• Task inputs

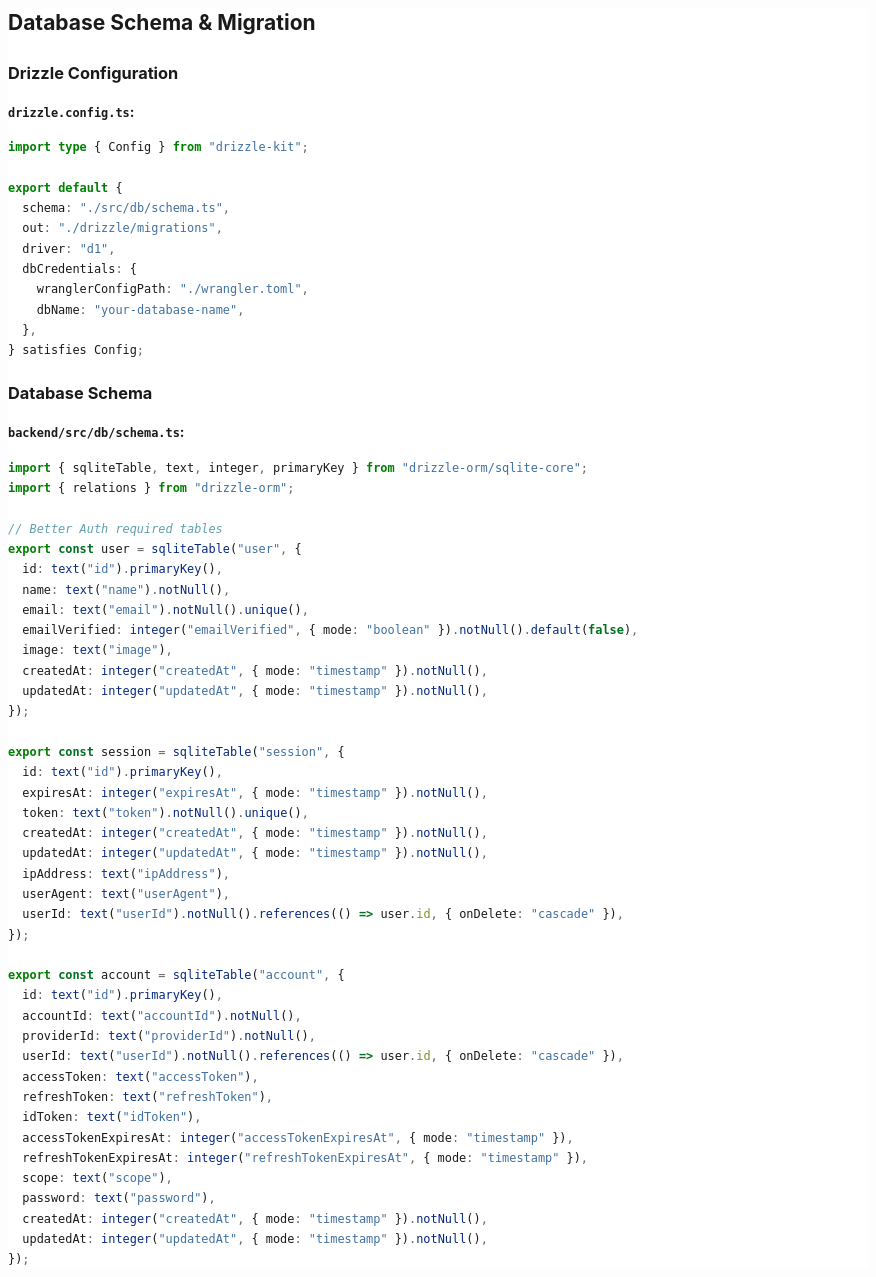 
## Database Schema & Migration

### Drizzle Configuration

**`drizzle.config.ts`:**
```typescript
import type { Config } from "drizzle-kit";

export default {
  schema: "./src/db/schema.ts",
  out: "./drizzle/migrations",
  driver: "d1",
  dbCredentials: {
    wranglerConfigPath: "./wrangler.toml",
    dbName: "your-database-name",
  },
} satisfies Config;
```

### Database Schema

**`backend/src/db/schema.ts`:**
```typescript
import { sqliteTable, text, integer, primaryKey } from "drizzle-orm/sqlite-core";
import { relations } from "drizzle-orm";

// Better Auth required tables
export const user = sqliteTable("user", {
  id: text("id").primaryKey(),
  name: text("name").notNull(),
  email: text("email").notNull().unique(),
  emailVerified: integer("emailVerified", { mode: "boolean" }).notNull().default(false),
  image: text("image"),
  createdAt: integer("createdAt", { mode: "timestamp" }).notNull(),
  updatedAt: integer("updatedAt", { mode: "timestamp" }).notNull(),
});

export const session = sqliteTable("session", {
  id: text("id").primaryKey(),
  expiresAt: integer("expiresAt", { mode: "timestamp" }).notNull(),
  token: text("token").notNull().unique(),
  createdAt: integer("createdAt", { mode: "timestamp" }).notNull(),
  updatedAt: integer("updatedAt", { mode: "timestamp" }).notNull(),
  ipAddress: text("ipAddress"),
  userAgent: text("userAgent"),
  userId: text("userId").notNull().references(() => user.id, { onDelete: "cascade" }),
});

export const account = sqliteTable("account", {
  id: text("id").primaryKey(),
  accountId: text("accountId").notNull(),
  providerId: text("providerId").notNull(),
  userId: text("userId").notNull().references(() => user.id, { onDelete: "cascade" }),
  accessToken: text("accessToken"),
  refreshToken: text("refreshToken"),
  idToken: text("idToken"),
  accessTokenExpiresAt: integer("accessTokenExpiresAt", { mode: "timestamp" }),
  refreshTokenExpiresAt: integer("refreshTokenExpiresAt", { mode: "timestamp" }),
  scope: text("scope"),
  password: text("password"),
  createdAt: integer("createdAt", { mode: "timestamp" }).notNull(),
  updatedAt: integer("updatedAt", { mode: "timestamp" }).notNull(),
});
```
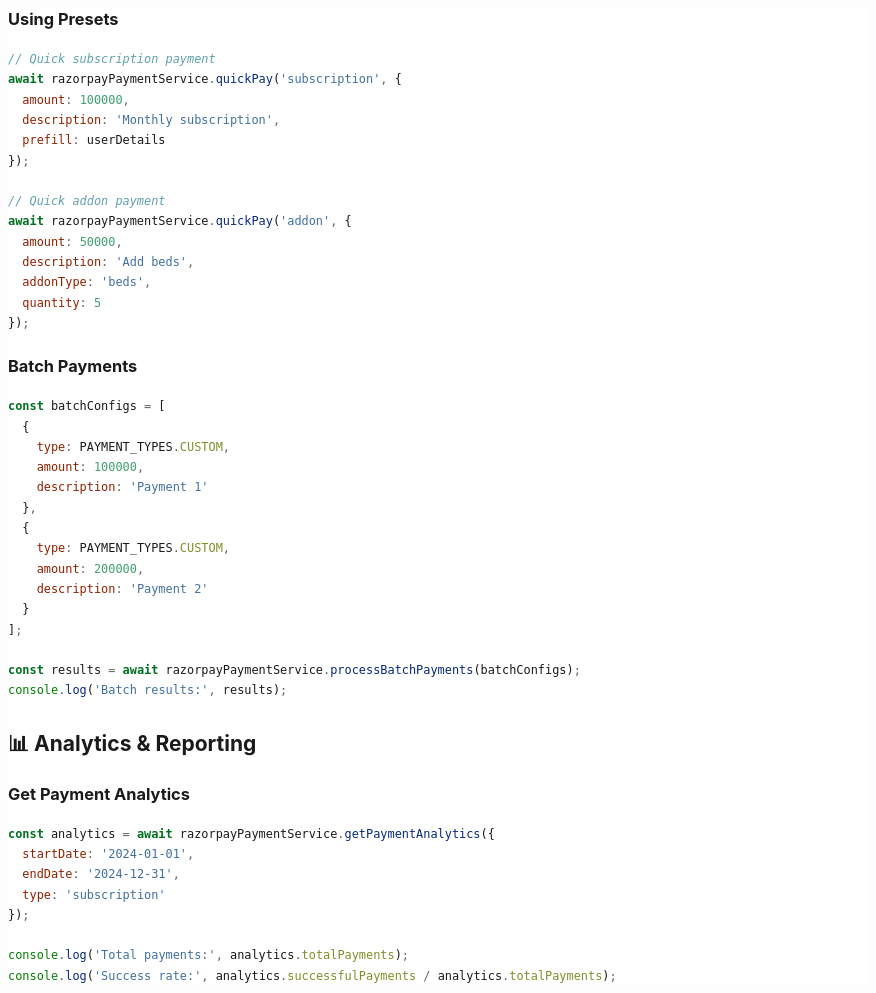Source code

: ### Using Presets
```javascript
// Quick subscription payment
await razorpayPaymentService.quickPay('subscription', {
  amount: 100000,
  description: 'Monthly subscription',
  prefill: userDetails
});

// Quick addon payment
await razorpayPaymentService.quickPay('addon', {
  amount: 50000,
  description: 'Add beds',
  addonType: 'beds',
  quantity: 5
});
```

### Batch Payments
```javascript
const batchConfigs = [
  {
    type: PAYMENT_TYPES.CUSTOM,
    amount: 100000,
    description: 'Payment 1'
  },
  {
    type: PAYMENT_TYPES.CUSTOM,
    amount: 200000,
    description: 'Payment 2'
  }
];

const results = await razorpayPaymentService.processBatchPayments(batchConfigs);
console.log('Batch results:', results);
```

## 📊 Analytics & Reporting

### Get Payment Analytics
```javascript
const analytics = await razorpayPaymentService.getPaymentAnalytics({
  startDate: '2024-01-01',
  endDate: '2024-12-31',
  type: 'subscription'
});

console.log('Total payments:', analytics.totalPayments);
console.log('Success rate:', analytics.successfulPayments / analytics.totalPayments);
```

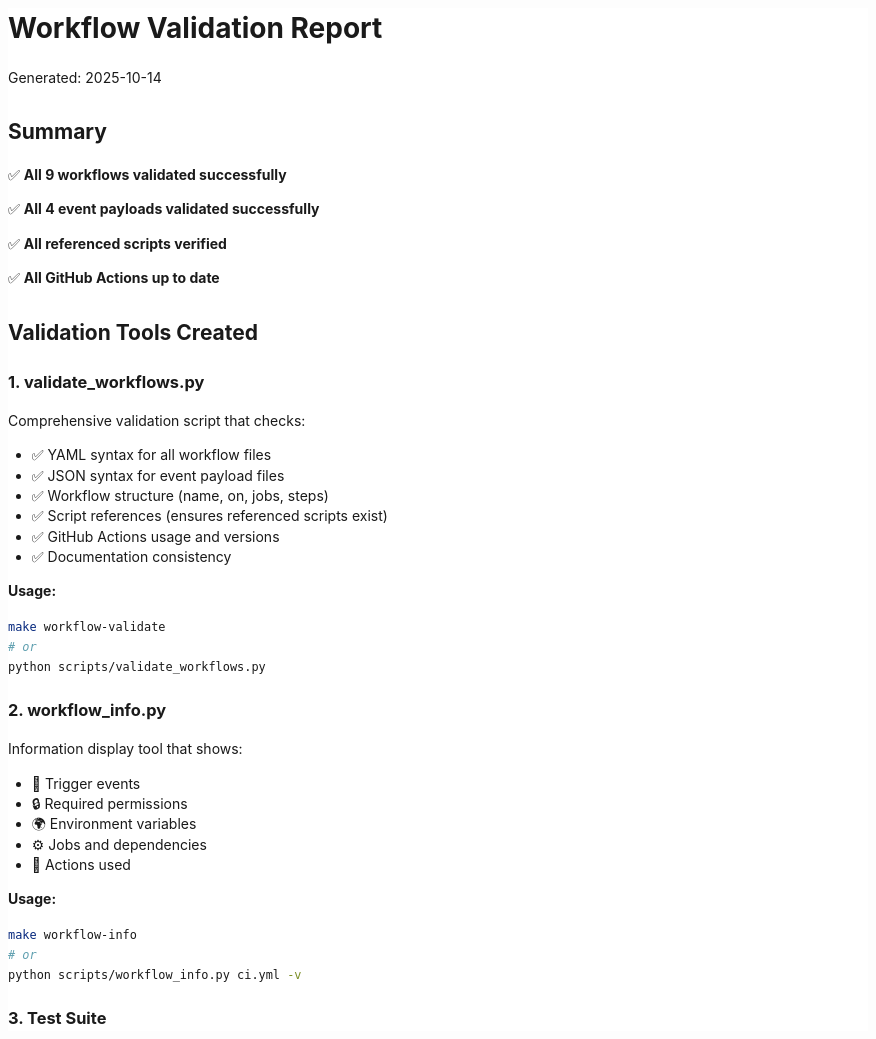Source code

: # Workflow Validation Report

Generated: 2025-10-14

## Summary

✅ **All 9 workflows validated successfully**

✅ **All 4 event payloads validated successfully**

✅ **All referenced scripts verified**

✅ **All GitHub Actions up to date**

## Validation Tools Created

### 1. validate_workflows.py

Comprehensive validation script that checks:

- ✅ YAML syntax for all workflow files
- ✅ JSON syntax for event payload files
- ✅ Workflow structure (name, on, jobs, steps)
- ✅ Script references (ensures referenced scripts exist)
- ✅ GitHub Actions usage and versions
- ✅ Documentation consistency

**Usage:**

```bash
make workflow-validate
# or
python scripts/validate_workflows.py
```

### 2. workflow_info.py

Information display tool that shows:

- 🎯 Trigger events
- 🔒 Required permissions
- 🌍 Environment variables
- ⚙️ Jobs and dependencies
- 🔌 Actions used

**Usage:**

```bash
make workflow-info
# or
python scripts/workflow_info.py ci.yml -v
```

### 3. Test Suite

• Exercise prompt
Nothing beyond a number is expected: count the lines of the material that hold the string "totalPayments".

• Output of the exercise
2